Tali episodi si inseriscono in un quadro che ANP denuncia da anni: la sicurezza delle scuole non è mai diventata una vera priorità nell’agenda politica, nonostante il diffuso stato di fatiscenza del patrimonio edilizio e le ripetute segnalazioni dei dirigenti. Ricordiamo che, in virtù della legge n. 23/1996, la responsabilità di mettere a disposizione edifici sicuri compete agli enti locali proprietari. Per l’ANP la prevenzione deve diventare la regola, non l’eccezione, e gli enti locali devono assumere con maggiore proattività l’iniziativa in materia di sicurezza degli edifici.
Sul piano delle responsabilità giuridiche, com’è noto, la modifica introdotta dalla legge n. 215/2021 all’art. 18 del D.lgs. 81/2008 ha chiarito che la valutazione dei rischi strutturali degli edifici scolastici e l’individuazione delle misure necessarie a prevenirli sono di esclusiva competenza dell’amministrazione tenuta alla loro fornitura e manutenzione, cioè dell’ente locale proprietario. Il dirigente scolastico è naturalmente responsabile dell’organizzazione del lavoro e delle misure di prevenzione di propria competenza, ma non può sostituirsi al proprietario dell’immobile nella valutazione e nella gestione dei rischi strutturali, tanto più in presenza di cantieri. Peraltro, proprio in questi giorni sta per essere approvato un emendamento al DL n. 200/2025, cosiddetto “decreto Milleproroghe”, che differisce ulteriormente il termine entro cui disciplinare la valutazione congiunta, tra dirigente scolastico ed ente locale, dei rischi connessi agli edifici scolastici.

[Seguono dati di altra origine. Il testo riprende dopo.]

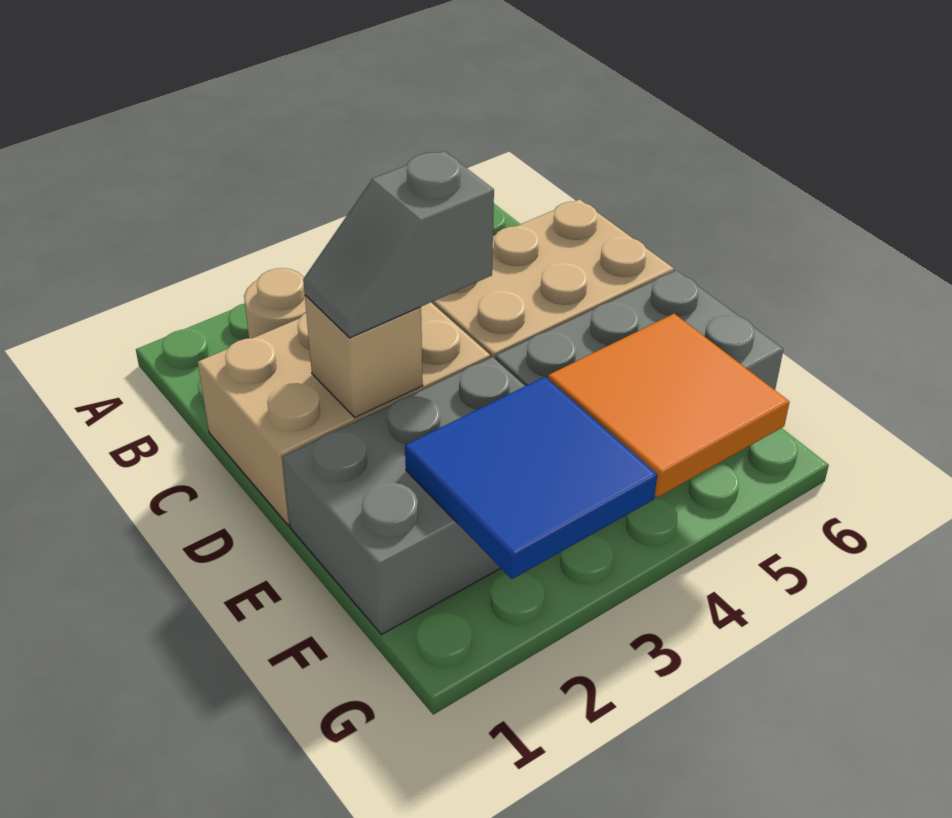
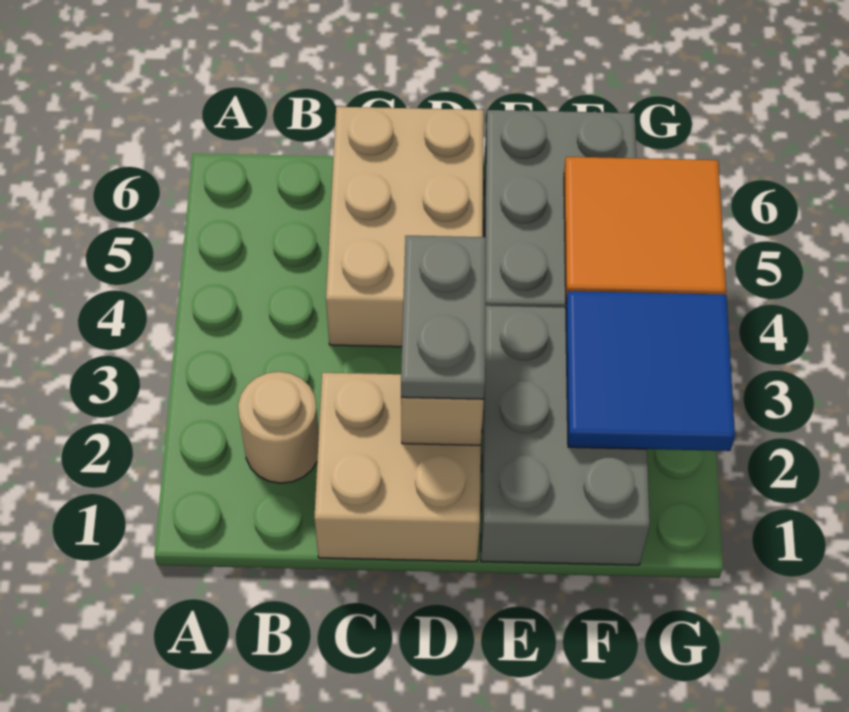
tan 2x3 brick [198,302,490,525] -> tan 2x2 brick [314,373,481,561]
grey 1x2 slope [303,151,494,338] -> grey 1x2 plate [401,236,486,399]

Non possiamo non insistere con richieste già avanzate in precedenti occasioni:
- gli enti locali devono assumere la sicurezza degli edifici scolastici come priorità assoluta nella programmazione degli interventi e nell’utilizzo delle risorse, comprese quelle PNRR
- ogni cantiere in ambiente scolastico deve essere progettato tenendo conto non solo dei tempi di realizzazione dell’opera, ma anche della continuità e della sicurezza dell’azione educativa
- occorre accelerare l’adozione del decreto interministeriale previsto dalla legge n. 215/2021 per definire modalità operative certe di valutazione congiunta dei rischi tra datori di lavoro scolastici ed enti proprietari.
Lavori di manutenzione straordinaria talmente invasivi da comportare demolizioni, squarci nei pavimenti e controsoffitti aperti non dovrebbero essere effettuati in costanza delle attività didattiche. Riteniamo che interventi strutturali di questa natura debbano essere programmati prioritariamente nei periodi di sospensione delle lezioni – in estate o comunque senza presenza di studenti – oppure, se inevitabile svolgerli in continuità, devono essere accompagnati da una rigorosa pianificazione logistica che escluda qualsiasi interferenza con l’attività scolastica, anche a costo di soluzioni temporanee alternative.
La qualità della scuola necessita in primo luogo di edifici sicuri: non è accettabile affidarsi alla fortuna per garantire l’incolumità di studenti, personale e famiglie.